National Center for Supercomputing Applications (NCSA)Jan 2025 – Present
Computer Vision Researcher, PI: Prof. Narendra Ahuja
Leading research in video restoration using unsupervised, physics-informed deep learning for modeling atmospheric turbulence and fluid dynamics.
Integrated Vision Transformers, NeRFs, and 3D Mamba-based architectures with optical flow estimation and 3D geometric scene reconstruction to correct non-rigid distortions in real-world videos.
Training on parallel supercomputing clusters with CUDA-accelerated pipelines.

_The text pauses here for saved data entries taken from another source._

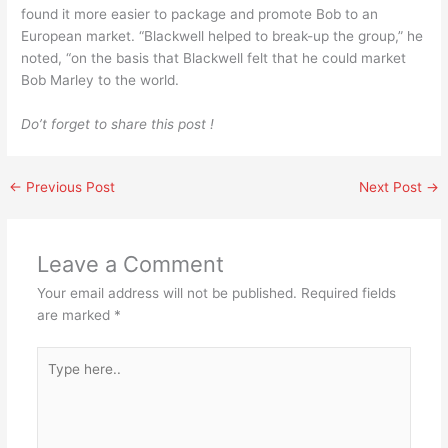
found it more easier to package and promote Bob to an
European market. “Blackwell helped to break-up the group,” he
noted, “on the basis that Blackwell felt that he could market
Bob Marley to the world.
Do’t forget to share this post !
←
Previous Post
Next Post
→
Leave a Comment
Your email address will not be published.
Required fields
are marked
*
Type
here..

Pioneered systematic evaluation framework for assessing frontier LLMs on complex hardware design synthesis, benchmarking across hierarchical SystemVerilog tasks.
Architected closed-loop agentic system with automated verification pipeline integrating simulation and synthesis tools, enabling iterative refinement through structured error feedback.
Industry Experience
AstraZenecaMay – Aug 2025
Machine Learning Intern · Gaithersburg, MD
Built an intelligent agent with natural language interface using RAG and LangGraph with MCP framework, querying millions of rows of pharma data in under 10 s.
Designed secure, highly available AWS stack (ECS, ALB, WAF, CloudWatch) delivering 99.9% uptime, scaling to 50+ concurrent users.
Led cross-functional discovery, built MVP independently, then collaborated with Mexico Data Science team for company-wide rollout.
Mashreq BankMay – Jul 2023
Cloud Infrastructure Intern
Developed and optimized RESTful & GraphQL APIs, improving data retrieval speed by 40% and scalability for high-traffic usage.
Refined CI/CD pipelines using Jenkins and Docker, reducing deployment time by 50%.